COTEAU HOLMES — It’s a simple vacation: You come out to the Atchafalaya Basin and shoot an alligator.
“Swamp People,” the cable television show on the History Channel, has popularized the idea and Billy Duplechein, 41, owner of Country Boy Hunting Club, wants to accommodate those vacationing out-of-towners.
Duplechein said tourists are willing to pay $1,000 to come out and shoot one 10-foot gator and spend two nights in his bayou dwelling near Bayou Benoit, just 15 minutes away from Henderson.
Hunters sell their catch for $26 per foot, which means $260 for a 10-foot alligator, he said.
“There’s no money in that, but if you sell hunts (to tourists), you can get anywhere from $1,000 to $5,000 for the hunts. That’s how you make your money.”
“People up North never seen ’em much less shot ’em,” he said.
So, Duplechein and others in the business advertise trips to city slickers and anyone else who want the rush of shooting an alligator.
A two-night stay at either his houseboat or his three-story treehouse in the middle of the swamp costs $1,000 and includes killing one alligator up to 10 feet long, Duplechein said. Each additional foot, he said, costs $1,000.
Duplechein leases about 1,500 acres on the bayou. He said leases cost between $3 and $9 an acre. Based on the lease’s acreage, Louisiana gives out tags and each one is a permit to kill an alligator, Duplechein said. For the month-long season that ended Wednesday, Duplechein had 21 tags.
In his first season in the business this year, customers came from as far off as Pennsylvania and California, Duplechein said. There was no problem filling the tags, and they could have used them all in one afternoon, Duplechein said.
As bait, he uses chicken and a 2,400-pound test steel hook, which looks inviting as it dangles from a branch above the water.

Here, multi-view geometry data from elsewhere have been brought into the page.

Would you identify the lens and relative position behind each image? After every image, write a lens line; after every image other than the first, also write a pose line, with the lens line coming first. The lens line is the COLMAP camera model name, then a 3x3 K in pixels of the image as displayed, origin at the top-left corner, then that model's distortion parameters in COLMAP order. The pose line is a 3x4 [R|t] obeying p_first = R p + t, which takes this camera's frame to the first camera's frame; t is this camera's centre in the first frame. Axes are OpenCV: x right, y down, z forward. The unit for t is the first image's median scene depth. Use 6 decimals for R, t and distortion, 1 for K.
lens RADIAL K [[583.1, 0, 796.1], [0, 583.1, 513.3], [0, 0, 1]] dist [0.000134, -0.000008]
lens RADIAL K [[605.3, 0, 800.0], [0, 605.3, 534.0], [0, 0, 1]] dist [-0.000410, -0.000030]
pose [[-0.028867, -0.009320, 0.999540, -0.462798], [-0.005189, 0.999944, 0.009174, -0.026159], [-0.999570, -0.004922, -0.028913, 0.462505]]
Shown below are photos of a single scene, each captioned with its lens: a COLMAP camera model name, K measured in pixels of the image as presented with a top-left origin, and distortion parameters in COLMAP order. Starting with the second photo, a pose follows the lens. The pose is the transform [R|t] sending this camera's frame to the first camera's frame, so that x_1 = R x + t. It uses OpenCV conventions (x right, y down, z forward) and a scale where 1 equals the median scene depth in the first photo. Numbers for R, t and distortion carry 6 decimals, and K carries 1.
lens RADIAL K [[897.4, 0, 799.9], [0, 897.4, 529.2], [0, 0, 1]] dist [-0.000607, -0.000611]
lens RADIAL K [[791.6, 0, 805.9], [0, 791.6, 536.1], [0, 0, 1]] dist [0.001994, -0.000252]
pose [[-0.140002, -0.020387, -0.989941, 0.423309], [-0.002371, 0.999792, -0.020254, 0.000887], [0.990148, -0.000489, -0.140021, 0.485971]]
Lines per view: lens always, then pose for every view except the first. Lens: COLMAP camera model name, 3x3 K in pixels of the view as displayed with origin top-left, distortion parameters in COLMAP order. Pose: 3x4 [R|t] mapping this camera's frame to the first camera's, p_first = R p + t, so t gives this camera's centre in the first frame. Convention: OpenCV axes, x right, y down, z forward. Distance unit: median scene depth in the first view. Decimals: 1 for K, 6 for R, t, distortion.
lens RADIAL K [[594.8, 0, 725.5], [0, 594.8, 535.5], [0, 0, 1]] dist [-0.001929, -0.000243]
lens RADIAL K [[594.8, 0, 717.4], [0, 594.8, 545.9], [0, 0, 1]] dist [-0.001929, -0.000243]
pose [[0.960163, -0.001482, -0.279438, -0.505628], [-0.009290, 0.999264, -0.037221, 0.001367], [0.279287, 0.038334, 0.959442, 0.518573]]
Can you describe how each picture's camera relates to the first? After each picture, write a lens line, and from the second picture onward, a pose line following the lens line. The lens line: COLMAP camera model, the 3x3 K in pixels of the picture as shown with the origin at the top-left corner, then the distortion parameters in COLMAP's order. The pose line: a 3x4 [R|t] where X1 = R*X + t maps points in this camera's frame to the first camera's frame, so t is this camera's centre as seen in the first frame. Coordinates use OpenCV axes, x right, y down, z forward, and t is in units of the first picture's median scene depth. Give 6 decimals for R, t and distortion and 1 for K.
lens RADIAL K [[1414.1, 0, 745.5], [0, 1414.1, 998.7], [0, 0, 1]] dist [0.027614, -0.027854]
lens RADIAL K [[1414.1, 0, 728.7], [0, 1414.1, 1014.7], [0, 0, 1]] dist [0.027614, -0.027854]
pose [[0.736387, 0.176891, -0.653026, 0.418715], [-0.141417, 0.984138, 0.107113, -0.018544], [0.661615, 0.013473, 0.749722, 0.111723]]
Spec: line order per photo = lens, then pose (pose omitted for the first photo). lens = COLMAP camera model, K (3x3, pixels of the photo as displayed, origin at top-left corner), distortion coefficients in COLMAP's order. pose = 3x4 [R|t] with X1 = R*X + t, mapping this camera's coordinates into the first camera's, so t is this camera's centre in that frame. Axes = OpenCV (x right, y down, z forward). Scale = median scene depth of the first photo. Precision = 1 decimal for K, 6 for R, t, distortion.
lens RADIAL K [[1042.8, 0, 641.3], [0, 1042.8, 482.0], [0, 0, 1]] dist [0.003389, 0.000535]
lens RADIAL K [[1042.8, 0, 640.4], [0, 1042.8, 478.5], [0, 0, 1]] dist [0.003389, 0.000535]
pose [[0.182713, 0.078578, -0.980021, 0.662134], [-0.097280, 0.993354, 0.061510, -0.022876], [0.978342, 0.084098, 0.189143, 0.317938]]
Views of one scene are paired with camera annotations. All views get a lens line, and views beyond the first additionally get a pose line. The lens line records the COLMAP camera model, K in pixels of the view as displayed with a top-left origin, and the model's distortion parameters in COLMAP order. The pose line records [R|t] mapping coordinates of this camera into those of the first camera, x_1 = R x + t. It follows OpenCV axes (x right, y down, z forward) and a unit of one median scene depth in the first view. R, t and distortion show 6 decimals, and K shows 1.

He secures the end of the 1,100-pound test line tied to the hook to a tree onshore.
The higher the bait is raised out of the water, the bigger the gator it will yield, as only the larger ones can jump up to reach it. Once the unsuspecting reptile chomps down, the hook catches in their stomach, Duplechein said. And the gator is stuck.
But the animals’ insides are like steel. One “was so powerful that it straightened the hook out,” said Joey Prados, a mechanic who helps Duplechein with the hunts. Duplechein’s nephew Nick Louviere also works with him.
Then, they pull the hooked reptile slowly toward the boat.
“If you pick (up the line) slow, it won’t fight you,” Prados said. “You see on TV how they fight. They make them fight for TV.”
Then, the tourist takes hold of the .17-caliber rifle. “There’s only one spot in the ear that will get them,” Duplechein said. “You don’t want to mess up the hide. The more holes in the hide, the less money you make.”
It’s not always easy though. Prados’ kids watched as their dad and the others shot a gator 14 times before it was subdued. Initially, they pulled him onto the bank and left him after he was shot several times.
“We came back and he was going out into the water,” Duplechein said.
“He was going back into the water with his mouth taped and everything,” Prados said, laughing.
Many hunters sell their gator meat to Sidney Guidry Jr., who owns Cypress Briar Enterprises, an alligator processing plant. There, the animals are skinned and the meat is processed.
Guidry, however, does not buy the skins. Even Troy Landry, one of the hunters on “Swamp People” uses the plant.
A good wholesale price for alligator meat is $6 per pound, Guidry said.
“That’s decently high,” he said.
But the skins are what matters. On the larger animals, the skins will go for about $25 per foot, but the hide is sold based on centimeters across the belly, Guidry said.
The wild-caught alligators must be passed through a metal detector. Guidry has found license plates, canine dog tags and even a bucket inside them.
Contrary to what many may believe, the best gator meat does not come from the tail, Guidry said. Though his plant sells in volume and does not offer different cuts of meat, he knows the choice cut.
“If I want to eat alligator meat, I get it from the jaws. If a friend of mine wants alligator meat and he gives me time, I’ll get it from the jaws, (because it’s the most tender),” Guidry said.